What's interesting is I bought the first pair roughly 20 years ago, along with the A and B 4 car sets, but never had the chance to run them. When Kato released the C set of cars this year I picked them up as well as another A/B set of engines. ONE B unit will slowly catch up to the other three, but it takes a couple of laps. Amazing how well matched they are without being, well, matched!

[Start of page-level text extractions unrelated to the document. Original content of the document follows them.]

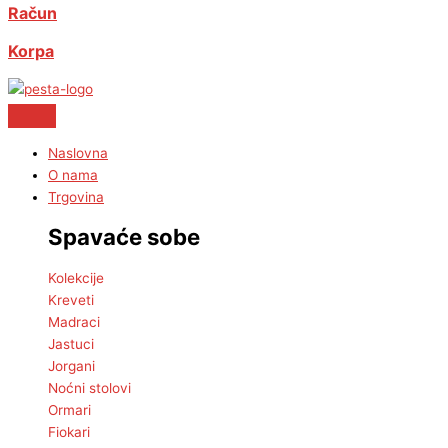
Račun
Korpa
Naslovna
O nama
Trgovina
Spavaće sobe
Kolekcije
Kreveti
Madraci
Jastuci
Jorgani
Noćni stolovi
Ormari
Fiokari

On the noise subject...here's a (stock) pic of my absolute quietest engine, Kato naturally! I haven't tried Broadway, Fox, or Intermountain yet, but they'd have to be pretty darn good to top what Kato can do.


----------



## rrjim1 (Mar 12, 2015)

Kato hasn't made any Atlas locos for a long time. The C420s are fairly new for Atlas (2007), and all have the latest Atlas scale speed motor. I would break in the locos and also do a good lube job. I would not use Bullfrog snot, you will lose electrical contact with those wheels. Add another loco, I run three units pulling 30-50 cars up a 1 percent grade with sharp curves. I have quite a few BLI locos and mine run IMO better than any of my 75+ Kato loco.
Been in N-scale starting in 1971.

Go here to find out when locos were made and were.

http://www.spookshow.net/locolist.php?diesels=6&nonbrass=3&sortby=4&Submit=Submit


----------



## gimme30 (Jul 26, 2018)

RRjim1 thank you for that link, what a great resource! If he hasn't covered every engine ever made he's surely got to be close!

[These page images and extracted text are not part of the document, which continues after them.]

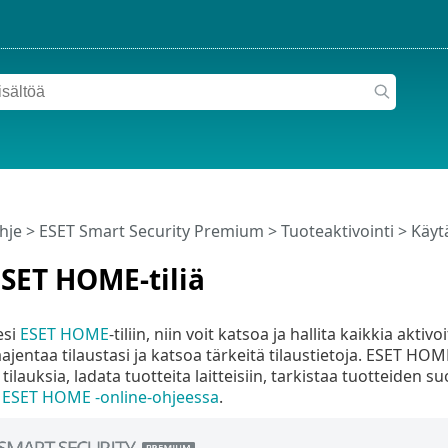
hje
>
ESET Smart Security Premium
>
Tuoteaktivointi
> Käyt
SET HOME-tiliä
esi
ESET HOME
-tiliin, niin voit katsoa ja hallita kaikkia aktivo
laajentaa tilaustasi ja katsoa tärkeitä tilaustietoja. ESET HO
ia tilauksia, ladata tuotteita laitteisiin, tarkistaa tuotteiden 
n
ESET HOME -online-ohjeessa
.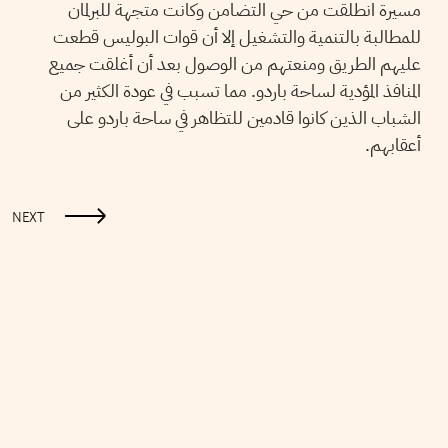
مسيرة انطلقت من حي التضامن وكانت متجهة للبرلمان
للمطالبة بالتنمية والتشغيل إلا أن قوات البوليس قطعت
عليهم الطريق ومنعتهم من الوصول بعد أن أغلقت جميع
المنافذ المؤدية لساحة باردو. مما تسبب في عودة الكثير من
الشباب الذين كانوا قادمين للتظاهر في ساحة باردو على
أعقابهم.
NEXT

Re:BF snot, from what I understand it only needs to go on one wheel. I'll admit putting liquid plastic goo on those tiny things isn't something I'd like to do. I'd be afraid of gumming up the works and making matters worse. 

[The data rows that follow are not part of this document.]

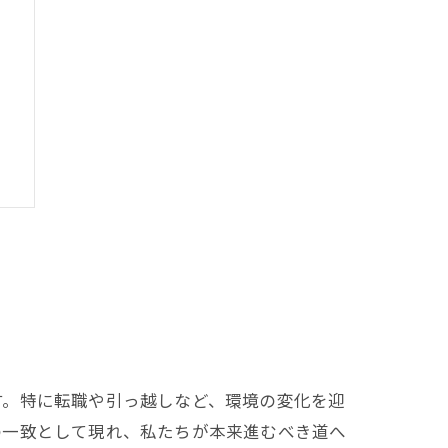
徴
方
す。特に転職や引っ越しなど、環境の変化を迎
の一致として現れ、私たちが本来進むべき道へ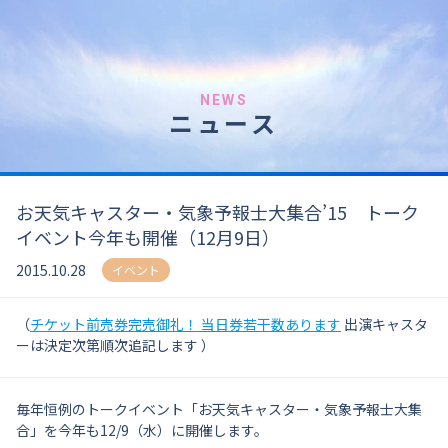
NEWS
ニュース
お天気キャスター・気象予報士大集合’15 トーク
イベント今年も開催（12月9日）
2015.10.28
イベント
（
チケット前売券完売御礼！ 当日券若干数あります
出演キャスタ
ーは決定次第順次追記します ）
毎年恒例のトークイベント「お天気キャスター・気象予報士大集
合」を今年も12/9（水）に開催します。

Sounds like a legit excuse to buy another engine to me!

As for BLI, they do make several models I'd love to get my hands on. I don't know if it's the way they photograph them or what but they always look so good.

The mixed reviews have prevented me from actually buying one though, so it's good to hear something positive. Maybe someday that T1 will wind up in my stable!


----------



## gimme30 (Jul 26, 2018)

Another quick update...

I went ahead and bought a 3rd engine, but it arrived DOA. 
Lights on, nobody home! 
So...
Click click, see ya later, back to the store you go!

I really like Atlas's rolling stock, it seems just a bit sturdier than the Micro Trains stuff. And it's generally priced better. I'm definitely not having the same kind of luck with their engines! 

Breaking in the slower engine has improved it's running somewhat, but there's still a pretty big speed difference between the two. Not that it seemed to matter much. Hopefully the (replacement) third will be close!


----------



## gimme30 (Jul 26, 2018)

The replacement arrived yesterday and works well enough-hopefully it will get a little smoother after break-in. It's speed is somewhere in the middle of the other two so I expect all three will work well lashed up together. 

Btw, I don't know if the retailers read this forum but a big THANKS to Trainworld-first time I've had to return anything to them and the process was painless w/quick turnaround.

Today we'll see if they can get my target 20 up the hill.:thumbsup:


----------